Em seu cancioneiro, em suas peças de teatro e em seus romances, o autor hoje homenageado nunca deixou de fazer da língua portuguesa instrumento de transmissão de nossas culturas e de nossas lutas.
Na literatura, Chico fez de sua obra uma declaração de amor à língua portuguesa, mesmo quando ousou transformar o idioma húngaro em um dos personagens centrais do romance "Budapeste" – que José Saramago saudou com estas palavras:
"Chico Buarque ousou muito, escreveu cruzando um abismo sobre um arame e chegou ao outro lado. Não creio enganar-me dizendo que algo novo aconteceu no Brasil com este livro".
Na obra de Chico Buarque, o passado, o presente e o futuro de nossas nações sempre estiveram vinculados. Foi assim que ele decidiu revisitar nossa história, na peça Calabar, para nos mostrar, por meio deste personagem luso-brasileiro, quantas vezes em nosso destino se fizeram de traidores, heróis; de heróis, condenados; e da justiça, arbítrio.
Quando Brasil e Portugal atravessavam violentos regimes ditatoriais, foi assim que Chico jogou luz sobre a festa da redemocratização portuguesa, fazendo com que guardássemos, “teimosos e renitentes”, um velho cravo como esperança para nós mesmos. Um cheirinho de alecrim.
E foi assim que Chico também festejou a independência política de nossos irmãos e irmãs africanos.
Minhas caras amigas e amigos,
Chico conseguiu sintetizar as paixões e os desejos de tantas Joanas e Joões, de tantas Teresas e Josés Costas, de tantas Genis e Pedros pedreiros, de tantos guris e mambembes de nossa gente. Transformou o cotidiano em poesia extraordinária.
Mas a vasta contribuição da obra de Chico Buarque vai além de seus inegáveis aportes à riqueza literária da língua portuguesa e mostra que arte e cultura estão entrelaçados com a política e com nossos ideais de liberdade e democracia.

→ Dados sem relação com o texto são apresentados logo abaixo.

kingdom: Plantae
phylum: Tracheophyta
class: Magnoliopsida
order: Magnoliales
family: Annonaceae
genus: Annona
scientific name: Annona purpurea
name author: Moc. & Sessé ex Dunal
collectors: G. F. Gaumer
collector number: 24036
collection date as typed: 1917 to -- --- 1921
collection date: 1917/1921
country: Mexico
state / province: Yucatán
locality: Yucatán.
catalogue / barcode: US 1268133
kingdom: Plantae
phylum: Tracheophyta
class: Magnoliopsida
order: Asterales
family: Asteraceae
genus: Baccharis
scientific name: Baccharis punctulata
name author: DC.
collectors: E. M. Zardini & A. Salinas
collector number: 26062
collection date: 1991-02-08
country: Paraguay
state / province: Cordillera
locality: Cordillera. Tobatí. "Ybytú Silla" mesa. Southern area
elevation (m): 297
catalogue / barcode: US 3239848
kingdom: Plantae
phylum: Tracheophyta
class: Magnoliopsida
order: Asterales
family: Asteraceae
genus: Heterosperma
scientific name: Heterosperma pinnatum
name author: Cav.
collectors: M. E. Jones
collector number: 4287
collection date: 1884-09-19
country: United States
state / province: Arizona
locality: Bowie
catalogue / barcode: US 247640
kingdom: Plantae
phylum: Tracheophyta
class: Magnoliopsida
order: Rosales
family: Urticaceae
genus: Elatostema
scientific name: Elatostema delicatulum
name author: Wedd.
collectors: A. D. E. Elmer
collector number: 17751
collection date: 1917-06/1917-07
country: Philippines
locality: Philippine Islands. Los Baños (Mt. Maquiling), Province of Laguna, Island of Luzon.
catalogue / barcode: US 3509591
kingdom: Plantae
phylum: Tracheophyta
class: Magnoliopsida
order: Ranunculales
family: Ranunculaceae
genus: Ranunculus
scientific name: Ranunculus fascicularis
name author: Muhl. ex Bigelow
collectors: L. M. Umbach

Ao expressar a beleza de tantos heróis quase anônimos de nossos povos, Chico não nos deixou esquecer a força inquebrantável que vem da expressão popular de nossas culturas únicas, mas compartilhadas. O estreitamento de nosso intercâmbio cultural, que deve ainda ser aprofundado, só poderá enriquecer as tradições e expressões de nossos povos.
Não posso deixar, portanto, de agradecer, aos organizadores deste prêmio literário (a Fundação Biblioteca Nacional do Brasil e a Direção Geral do Livro, dos Arquivos e das Bibliotecas de Portugal) e a todos aqueles que têm contribuído para aproximação de nossas sociedades e para o fortalecimento de nossos valores e aspirações comuns.
Como nosso autor homenageado, tenho a convicção de que é desejo de todos nós que, na celebração das nossas democracias e da nossa valiosa produção cultural, possamos nos tornar, todos, uma imensa unidade alicerçada na nossa rica diversidade.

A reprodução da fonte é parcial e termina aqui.